**TASK GOAL**
Carry on the article about misch metal (MM)–Fe–B magnets, starting right after its final sentence.

[[ QUOTED PASSAGE, beginning ]]

Improved magnetic properties and optimized preparation process of (MM)–Fe–B magnets

Abstract

Substitution of Nd element with misch metal (MM) element in the RE–Fe–B magnets has been set off as an effective method to decrease the cost of RE–Fe–B materials and ensure a more balanced utilization of rare-earth elements. In the present work, the composition of MM_xFe_94−xB₆ (x = 14 and 16) alloys are fabricated by the melt-spinning method with wheel speeds of 20 and 25 m s⁻¹, respectively. It is demonstrated that with increasing wheel speed and MM content, can effectively suppress the formation of α-Fe soft phase and refine grain size. The maximum energy product (BH)_max of 10.03 MGOe is obtained for the MM16-V25 alloy, which is a result of its higher intrinsic coercivity H_cj (H_cj: 9.15 kOe) and squareness H_k/H_cj (H_k/H_cj: 0.49). Meanwhile, the analysis of Henkel plots δM(H) and microstructure show that the MM16-V25 alloy obtains the strongest exchange coupling effect and more uniform microstructure with fine grain size. In addition, the compositions of 2:14:1 grain and grain boundary from energy dispersive spectroscopy for the MM16-V25 alloy are also discussed in detail.

1 Introduction

Re–Fe–B permanent magnet materials are widely used in the domains of network communication, aerospace, transportation, office automation, etc., due to their high maximum energy product, and have become one of the important material foundations for high-tech emerging industries and social progress [1,2,3]. Meanwhile, the extensive use of Re–Fe–B permanent magnet has led to excessive consumption of rare-earth elements Dy/Tb/Nd, as well as a large backlog of high abundance and low-cost rare-earth elements La/Ce/Y. This not only imbalances the utilization of rare-earth resources, but also increases the price of Re–Fe–B-based permanent magnets [4,5,6]. Therefore, the use of high abundance elements La/Ce instead of heavy rare-earth elements Dy/Tb/Nd to manufacture high-performance Re–Fe–B permanent magnet materials has become a hot research topic. So, if misch metal (MM) can be directly used to prepare high-performance Re–Fe–B magnets, it can effectively avoid the separation process of heavy rare-earth elements and greatly solve the problems of unbalanced rare-earth use and environmental pollution, which will have great practical significance [7,8,9,10].

[[ QUOTED PASSAGE, end ]]
[[ DATASET ENTRIES, beginning ]]

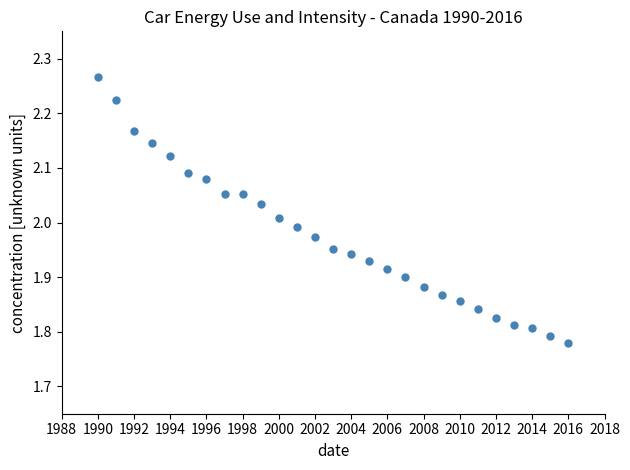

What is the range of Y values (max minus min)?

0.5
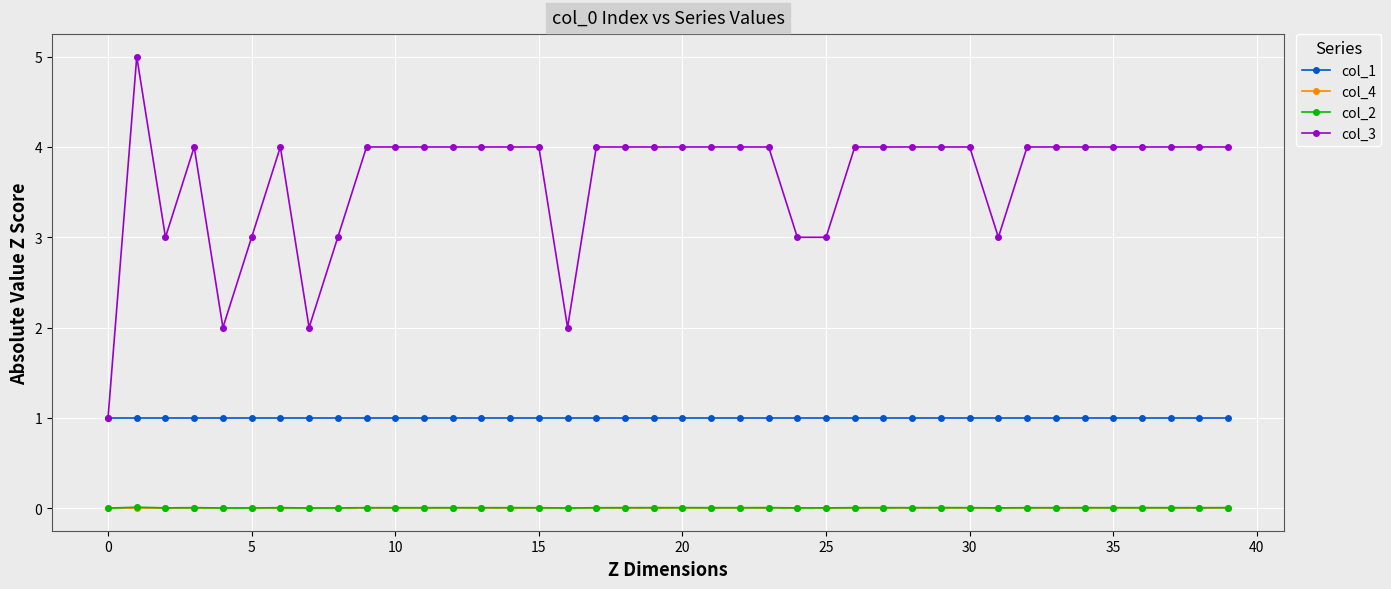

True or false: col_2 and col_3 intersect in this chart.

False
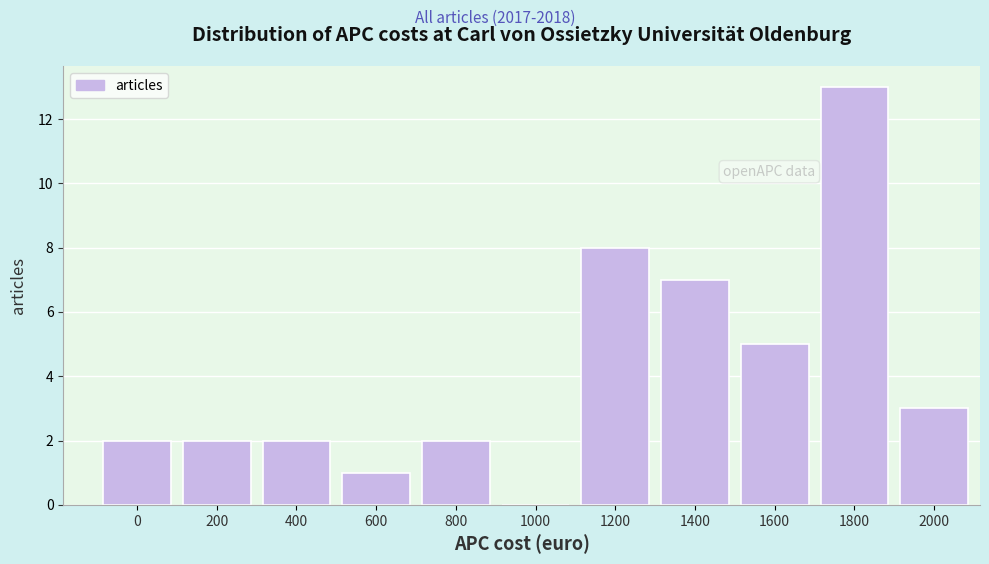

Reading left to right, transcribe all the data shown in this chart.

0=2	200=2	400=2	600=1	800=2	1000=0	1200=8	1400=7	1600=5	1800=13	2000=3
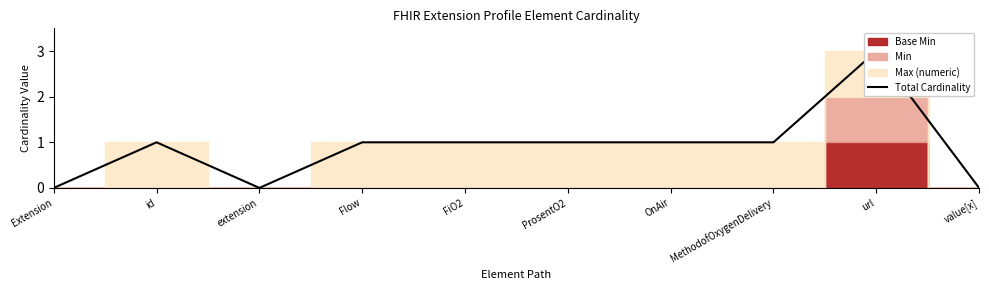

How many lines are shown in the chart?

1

[[ DATASET ENTRIES, end ]]

**ANSWER TO THIS TASK**
For Re–Fe–B magnetic materials based on MM, through the optimization of the composition and microstructure of MM–Fe–B, the performance of Re–Fe–B magnetic materials can be improved. Yu et al. [11] reported that the aggregation behaviour of La–Ce in the RE-rich grain boundary phase is beneficial to enhance the magnetic properties with high Curie temperature of T_c = 502.9 K. Zuo et al. [12] ultimately obtained 12 MGOe isotropic magnets in MM₁₃Fe₈₁B₆ alloys. Furthermore, Zhang et al. [13] demonstrated that optimizing melt-spinning cooling rates could control the grain size and finally enhance the magnetic properties of (La, Ce)–Fe–B ribbons. Therefore, it is desirable that the magnetic properties of MM–Fe–B magnets can be further enhanced by optimizing the alloy composition and manufacturing process.

In the present paper, the composition of MM_xFe_94−xB₆ (x = 14 and 16) alloys with different wheel speeds (20 and 25 m s⁻¹) are fabricated by the melt-spinning method. The phase constituent, microstructure, magnetic properties and Curie temperature of all the alloys are systematically investigated. Additionally, the relationships between the magnetic properties, demagnetization reversal behaviour, microstructure and exchange coupling interaction for the MM_xFe_94−xB₆ alloys are discussed in detail.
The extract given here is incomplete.